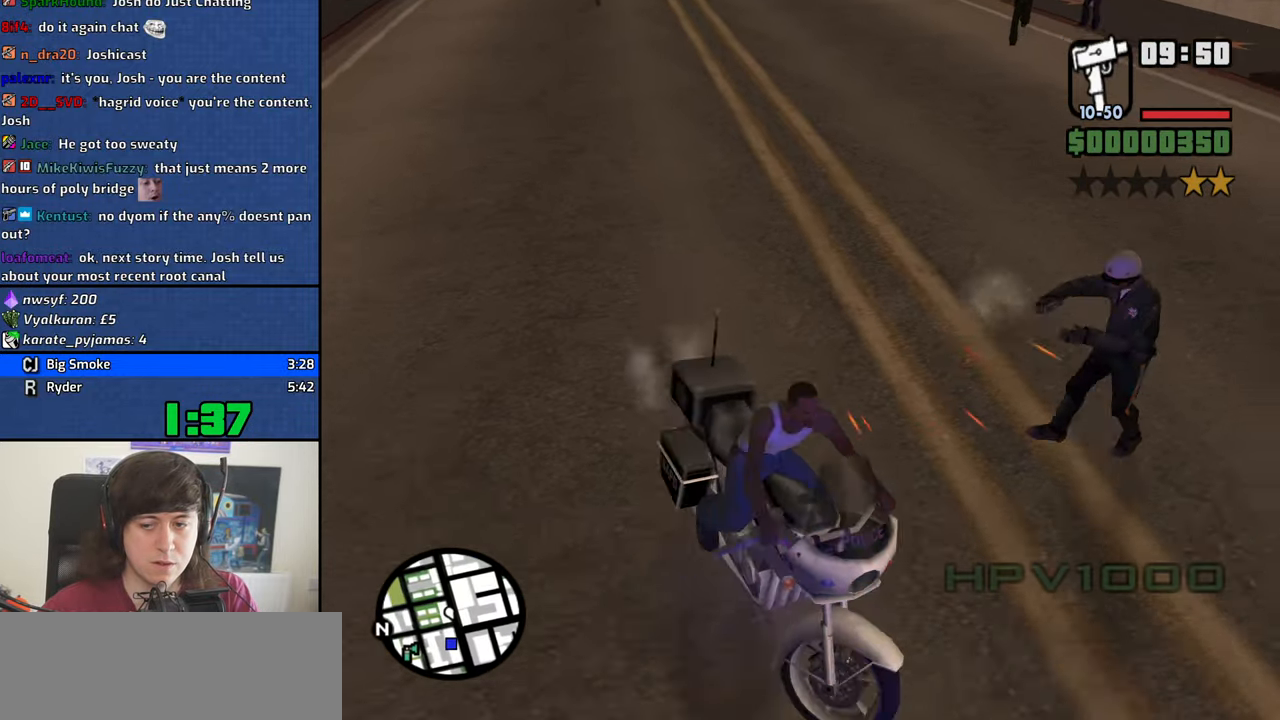
{"keys": ["6", "a"], "events": [[350, "w", "up"], [400, "w", "down"], [500, "w", "up"]]}
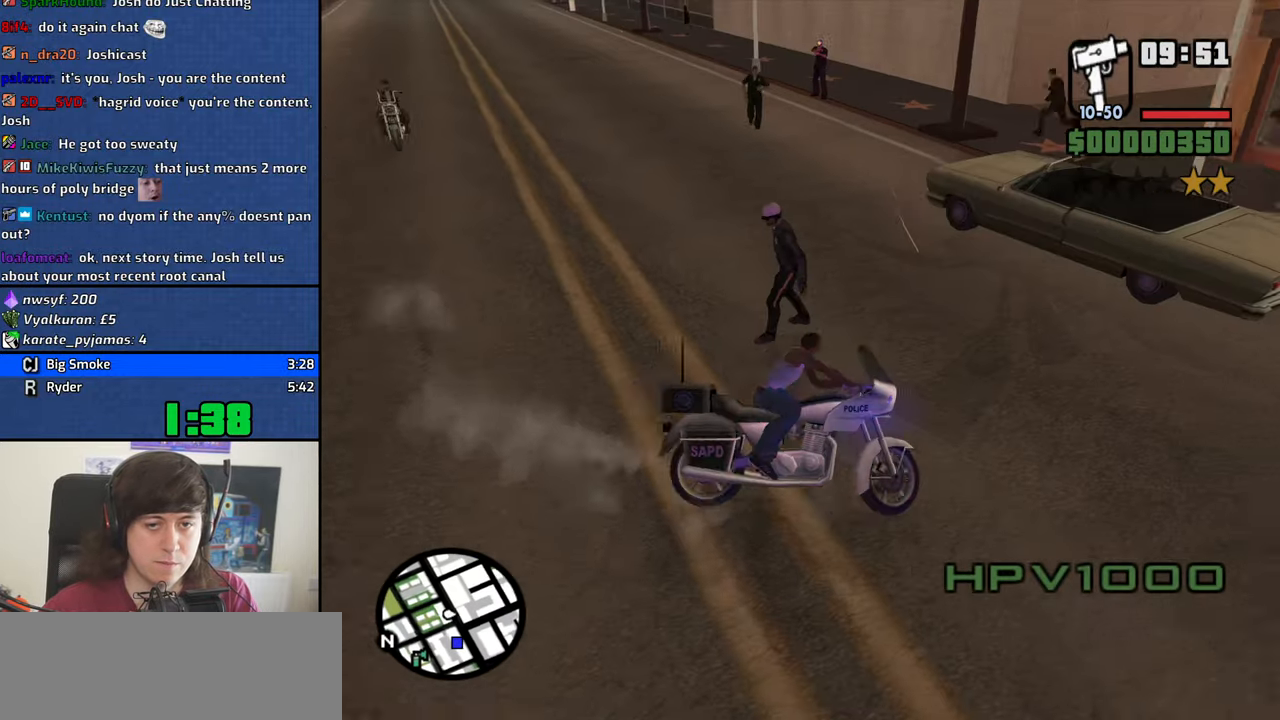
{"keys": ["6", "a"], "events": []}
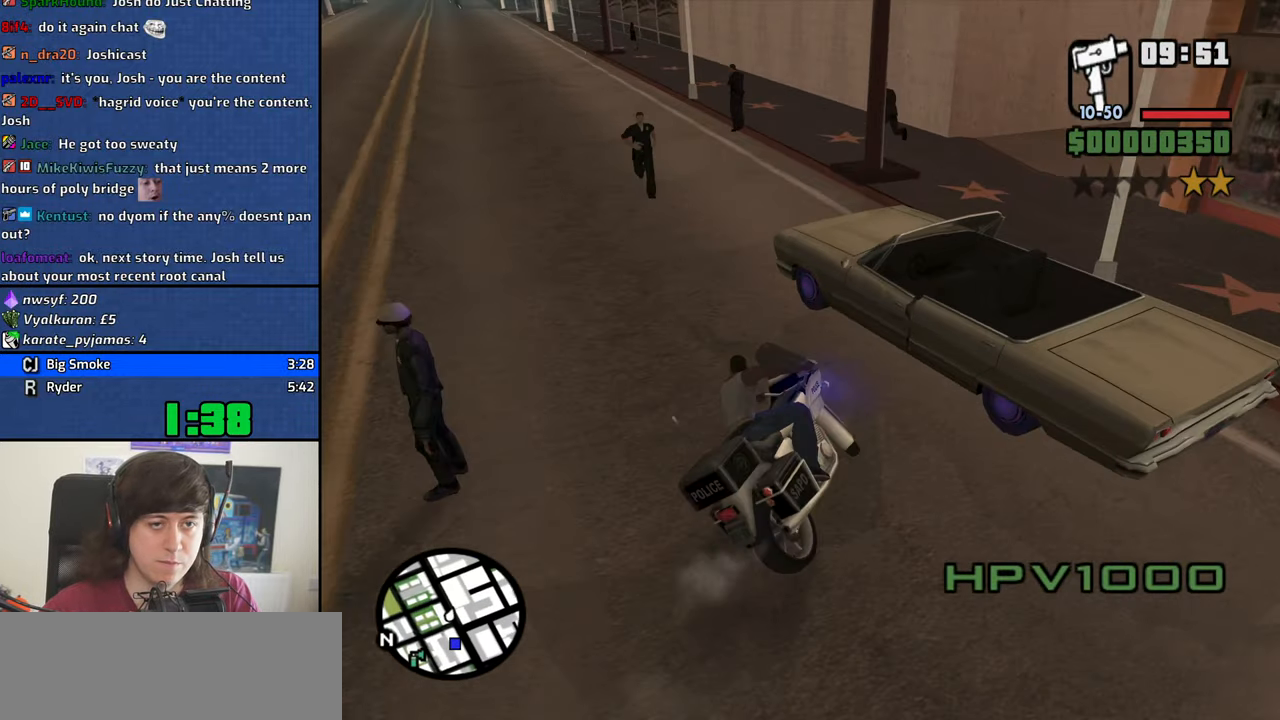
{"keys": ["2", "w"], "events": [[16, "w", "down"], [150, "6", "up"], [300, "2", "down"], [333, "a", "up"], [383, "2", "up"], [483, "2", "down"]]}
━━━
Omit pictures and output the listing exactly.

{"keys": ["6", "a"], "events": [[350, "w", "up"], [400, "w", "down"], [500, "w", "up"]]}
{"keys": ["6", "a"], "events": []}
{"keys": ["2", "w"], "events": [[16, "w", "down"], [150, "6", "up"], [300, "2", "down"], [333, "a", "up"], [383, "2", "up"], [483, "2", "down"]]}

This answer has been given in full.